BARLOW: I think IT has actually been an aid to professional retention and helped with the difficulty of physicians trying to assimilate all these data sets from different places together to make some care decisions. I know unequivocally in our organization, we have had physicians that have stayed in practice longer because they feel the hassle factors of medicine have gone down. It just has made medicine better in the eyes of the physicians.
EDMONDS: From the perspective of data, we just need the information to work with. We have partnered with Dr. Dee Edington from the University of Michigan, who has for 25 years looked at claim data, health risk assessment data, and can determine who are going to be the large claimants three years out. So if we are talking about personal responsibility and we can provide people with the information, employers, to say, “You’ve got some time bombs ticking,” and if we begin to work with those people, three out of four conditions generally are reversible or preventable. And if that’s the case, then how do we help people take that responsibility to avoid that large claim? If we can use the information today to predict the future with a high degree of certainty, we need to begin to use that.

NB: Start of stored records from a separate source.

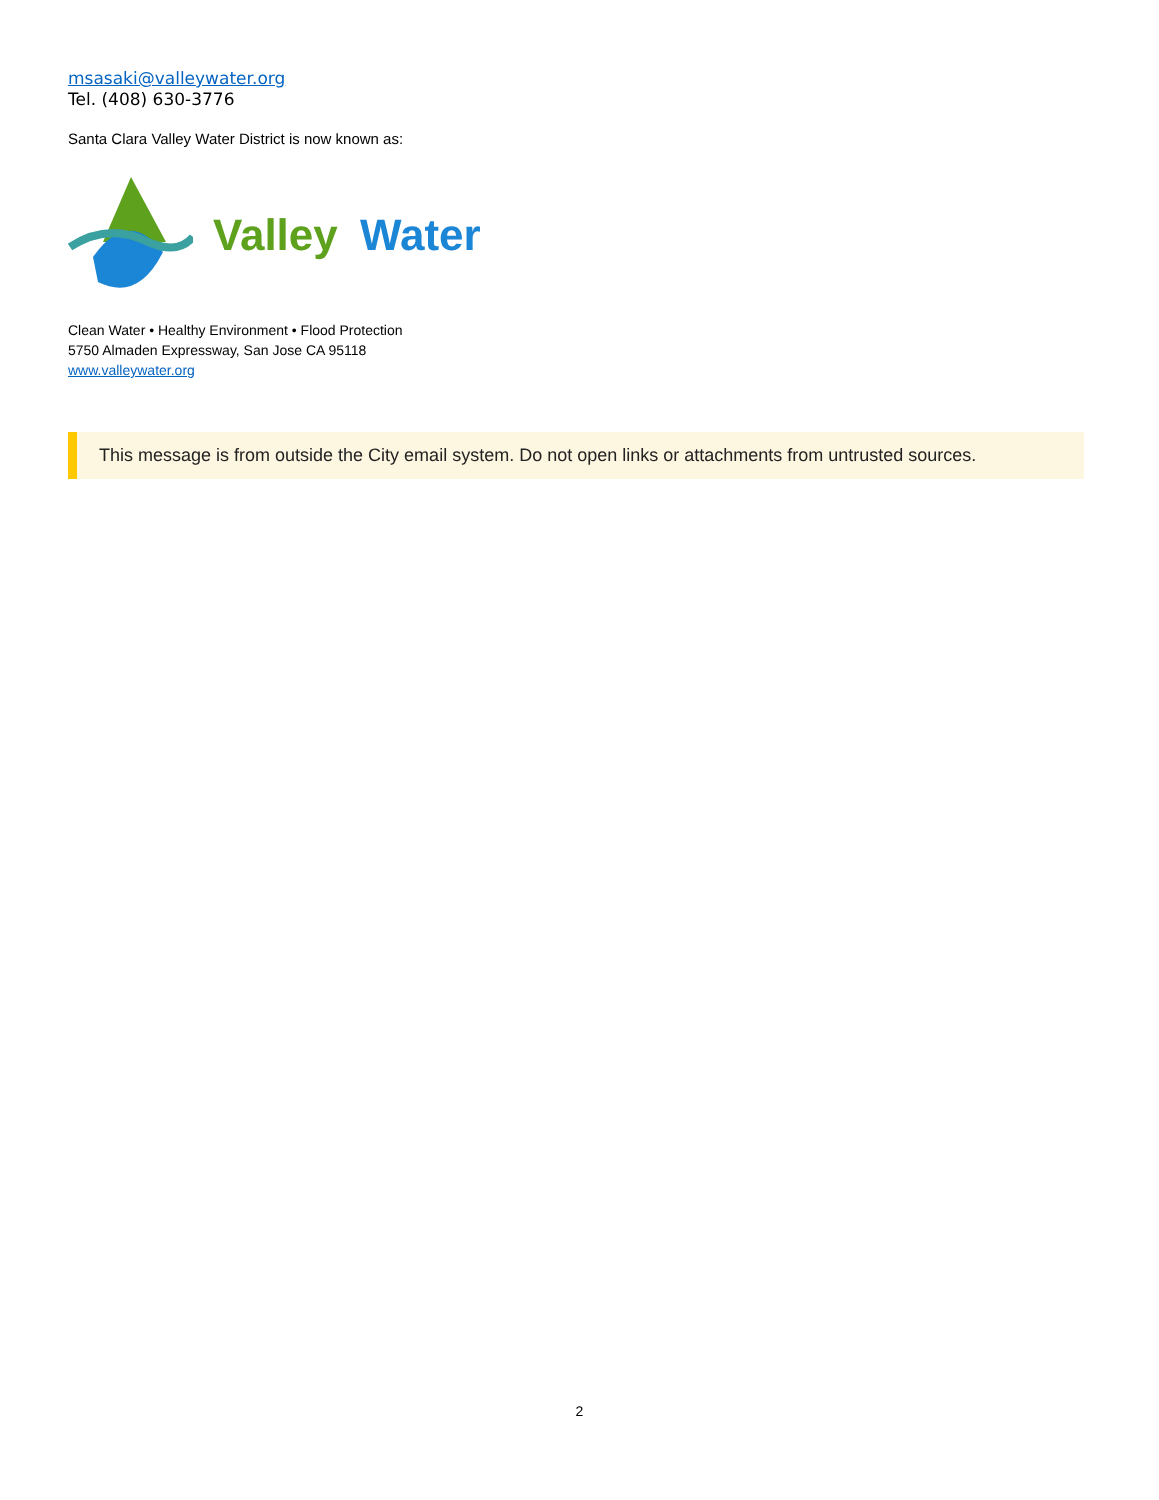msasaki@valleywater.org
Tel. (408) 630-3776
Santa Clara Valley Water District is now known as:
Valley Water
Clean Water • Healthy Environment • Flood Protection
5750 Almaden Expressway, San Jose CA 95118
www.valleywater.org
This message is from outside the City email system. Do not open links or attachments from untrusted sources.
2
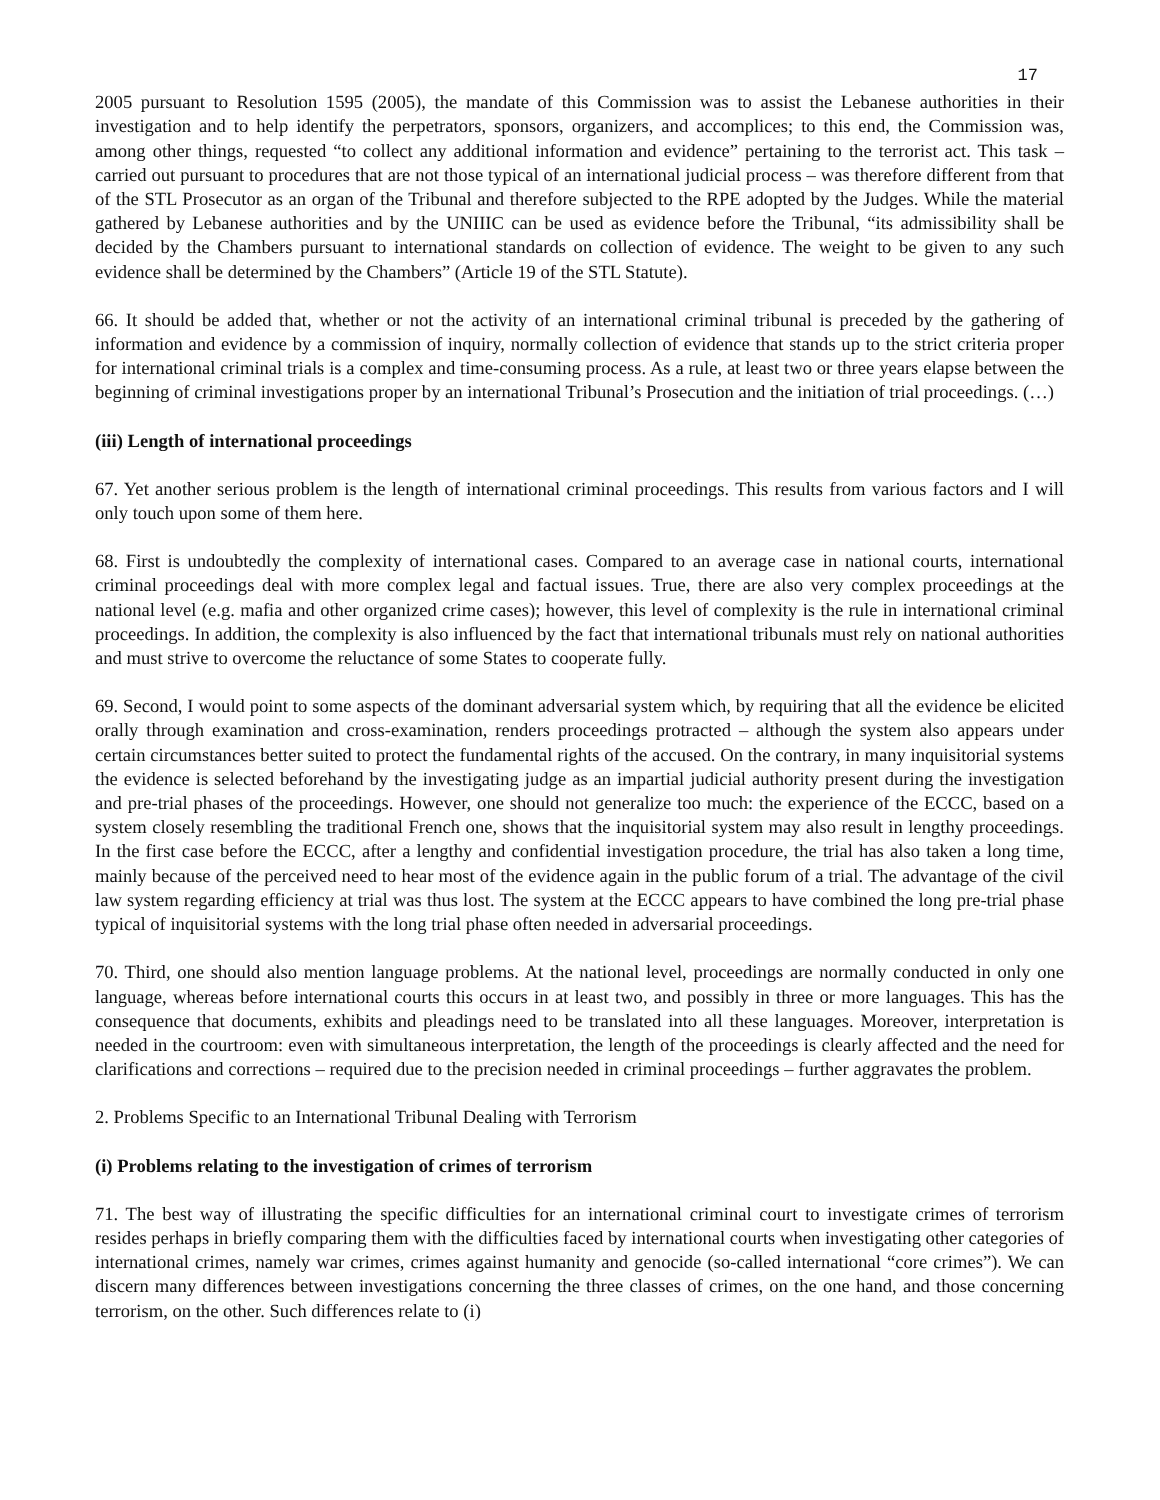17
2005 pursuant to Resolution 1595 (2005), the mandate of this Commission was to assist the Lebanese authorities in their investigation and to help identify the perpetrators, sponsors, organizers, and accomplices; to this end, the Commission was, among other things, requested “to collect any additional information and evidence” pertaining to the terrorist act. This task – carried out pursuant to procedures that are not those typical of an international judicial process – was therefore different from that of the STL Prosecutor as an organ of the Tribunal and therefore subjected to the RPE adopted by the Judges. While the material gathered by Lebanese authorities and by the UNIIIC can be used as evidence before the Tribunal, “its admissibility shall be decided by the Chambers pursuant to international standards on collection of evidence. The weight to be given to any such evidence shall be determined by the Chambers” (Article 19 of the STL Statute).
66. It should be added that, whether or not the activity of an international criminal tribunal is preceded by the gathering of information and evidence by a commission of inquiry, normally collection of evidence that stands up to the strict criteria proper for international criminal trials is a complex and time-consuming process. As a rule, at least two or three years elapse between the beginning of criminal investigations proper by an international Tribunal’s Prosecution and the initiation of trial proceedings. (…)
(iii) Length of international proceedings
67. Yet another serious problem is the length of international criminal proceedings. This results from various factors and I will only touch upon some of them here.
68. First is undoubtedly the complexity of international cases. Compared to an average case in national courts, international criminal proceedings deal with more complex legal and factual issues. True, there are also very complex proceedings at the national level (e.g. mafia and other organized crime cases); however, this level of complexity is the rule in international criminal proceedings. In addition, the complexity is also influenced by the fact that international tribunals must rely on national authorities and must strive to overcome the reluctance of some States to cooperate fully.
69. Second, I would point to some aspects of the dominant adversarial system which, by requiring that all the evidence be elicited orally through examination and cross-examination, renders proceedings protracted – although the system also appears under certain circumstances better suited to protect the fundamental rights of the accused. On the contrary, in many inquisitorial systems the evidence is selected beforehand by the investigating judge as an impartial judicial authority present during the investigation and pre-trial phases of the proceedings. However, one should not generalize too much: the experience of the ECCC, based on a system closely resembling the traditional French one, shows that the inquisitorial system may also result in lengthy proceedings. In the first case before the ECCC, after a lengthy and confidential investigation procedure, the trial has also taken a long time, mainly because of the perceived need to hear most of the evidence again in the public forum of a trial. The advantage of the civil law system regarding efficiency at trial was thus lost. The system at the ECCC appears to have combined the long pre-trial phase typical of inquisitorial systems with the long trial phase often needed in adversarial proceedings.
70. Third, one should also mention language problems. At the national level, proceedings are normally conducted in only one language, whereas before international courts this occurs in at least two, and possibly in three or more languages. This has the consequence that documents, exhibits and pleadings need to be translated into all these languages. Moreover, interpretation is needed in the courtroom: even with simultaneous interpretation, the length of the proceedings is clearly affected and the need for clarifications and corrections – required due to the precision needed in criminal proceedings – further aggravates the problem.
2. Problems Specific to an International Tribunal Dealing with Terrorism
(i) Problems relating to the investigation of crimes of terrorism
71. The best way of illustrating the specific difficulties for an international criminal court to investigate crimes of terrorism resides perhaps in briefly comparing them with the difficulties faced by international courts when investigating other categories of international crimes, namely war crimes, crimes against humanity and genocide (so-called international “core crimes”). We can discern many differences between investigations concerning the three classes of crimes, on the one hand, and those concerning terrorism, on the other. Such differences relate to (i)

WIRTHLIN: It’s also a way to align incentives. If you have the information that would say to someone, “You’ve got a problem and we are incentivizing you to take care of it now,” it goes to the essential benefit plan that Greg was talking about. We are going to make it easier to get care, and take responsibility because we have the information that tells us what is happening. You can provide the continuity of care better and you can incentivize the providers in the right way, as well as individuals.
HURST: It’s the concept of personal responsibility. As a Humana employee, I take a health risk assessment, and I provide a full health history of conditions or diseases I know have been in my family. I have to report my height and my weight, my past medical history. So these predictive modeling tools do become extremely valuable. At the same time, I pay less for my health care because I’m a nonsmoker and because I decided to enroll in a wellness program at Humana. I also pay less for my premium because now I’m accountable for doing something about my personal health. So we add the information and technology and align the incentives and perhaps that’s part of the solution.